BGP filtering of prefixes to the address space registered to the peer is a basic hygiene, something that Google simply does not believe it has to do.


Based on the article, you probably should be s/Google/Verizon here. Yes, Google's export policy was misconfigured towards Verizon but Verizon blindly accepted and propagated these prefixes.


Since Google does not register or filter routes it receives it is impossible for VZ or anyone else to know what are the "correct" routes that Google advertises v. what should be filtered.

Look, we have been though this before, in 1994, 1995, 1996, 1997, etc.

Sprint (1239) used to filter based on AS_PATH. They stopped after FLIX incident.



Right now Google announces slightly more than 440 IPv4 routes over PNIs.

The list in radb is :

whois -h whois.radb.net '!oMAINT-AS15169' | grep ^route | awk '{print $2}' | grep -v "::" | wc -l

6180

I picked four prefixes. 3 were in RADB. 1 was not.


Doing a 1:1 comparison between what you're currently receiving on import and RADB isn't completely fair given most folks who preallocate address blocks will register route objects long before they are actually used.

What is preventing you from crafting your import policies based on this data? Google is clearly creating route objects for most of their prefixes and rejecting a handful of prefixes vs. the risk of accepting at worst a full table seems like a reasonable tradeoff. This is something Verizon could have done, and something other folks like Level3 have done for some time.


1) It is missing routes that they are advertising.

2) When asked "Are you using RADB/Altdb entries to filter routes/should we use those?" being told "No".

If Google used that basic hygiene then it would not be announcing routes it does transit.


There's an important aspect of BGP you're overlooking: mutual acceptance. If one party exports a prefix, the other party can choose to either reject or accept the prefix. If the former party does not advertise the prefix or the latter party does not accept the prefix, no unidirectional forwarding path is established. Yes, Google could have derived their export policy based on their RADB entries, which would have prevented this issue. But Verizon could have also derived their import policy based on their RADB entries, which would have prevented this. While Google is at blame for fucking up their export policy, Verizon is at blame for simply accepting these prefixes.


This is 2017. We have had this debate in 1994.

We have also had this debate when smd proxy aggregated routes because certain network was announcing every /24s instead of /12s causing certain routers to run out of memory ( I'm pretty sure those were AGS+ ). It came known as "you will aggregate or I will aggregate it for you and you won't like it". While it was done just for a few hours the consequences were rather unforeseen.

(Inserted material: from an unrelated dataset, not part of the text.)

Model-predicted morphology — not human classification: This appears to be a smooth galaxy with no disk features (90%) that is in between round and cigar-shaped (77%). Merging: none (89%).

Right around that time it was determined that no one outside the AS knows why the AS is choosing to announce routes in a specific way and those outside it were better not be "smart" over it. That was also around the time it was decided that one simply registered everything correctly and announced only what was registered and announced it the way it was registered.

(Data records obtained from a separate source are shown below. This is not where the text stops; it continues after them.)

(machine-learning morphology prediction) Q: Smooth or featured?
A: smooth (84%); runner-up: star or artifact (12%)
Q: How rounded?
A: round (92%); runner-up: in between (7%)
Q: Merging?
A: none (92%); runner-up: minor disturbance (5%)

whois -h whois.radb.net '!oMAINT-AS15169' | awk '/^route/ { if ($0 !~ /::/) {a++}} END {print a}' Fixed that for you.


>Google does not believe in BGP filtering

Doesn't the following indicate that neither does Verizon?

In this case it appears Verizon had little or no filters, and accepted most if not all BGP announcements from Google which lead to widespread service disruptions. At the minimum Verizon should probably have a maximum-prefix limit on their side and perhaps some as-path filters which would have prevented the wide spread impact.


It accepts it from Google because Google does not register its prefixes.

If I do not know what you should announce to me I have two choices: filter everything our making PNI useless or presume you are not a dolt and that you are only going to announce what you should transit which would work if you filter your peers.

Except that Google does not believe in filtering its peers either which means that effectively whoever peers with Google has to presume that whatever Google announces is fine.


Many of these supercorporate web shops exhibit false-invincibility, amateurish hubris. IIRC don't most folks lock down their BGP routes to prevent many classes of failures?


What ever happened to network ops implementing RFC7454/BCP38!

> Google is not a transit provider and traffic for 3rd party networks should never go through the Google network.

Why would you ever purposely configure your router to transit traffic via them?


Google runs a couple different ASNs, so you might need to allow that as transit. BGP is notoriously easy to configure too open, but prefix limits might help; OTOH, dropping sessions to Google is going to cause a lot of headaches, so extra caution is required.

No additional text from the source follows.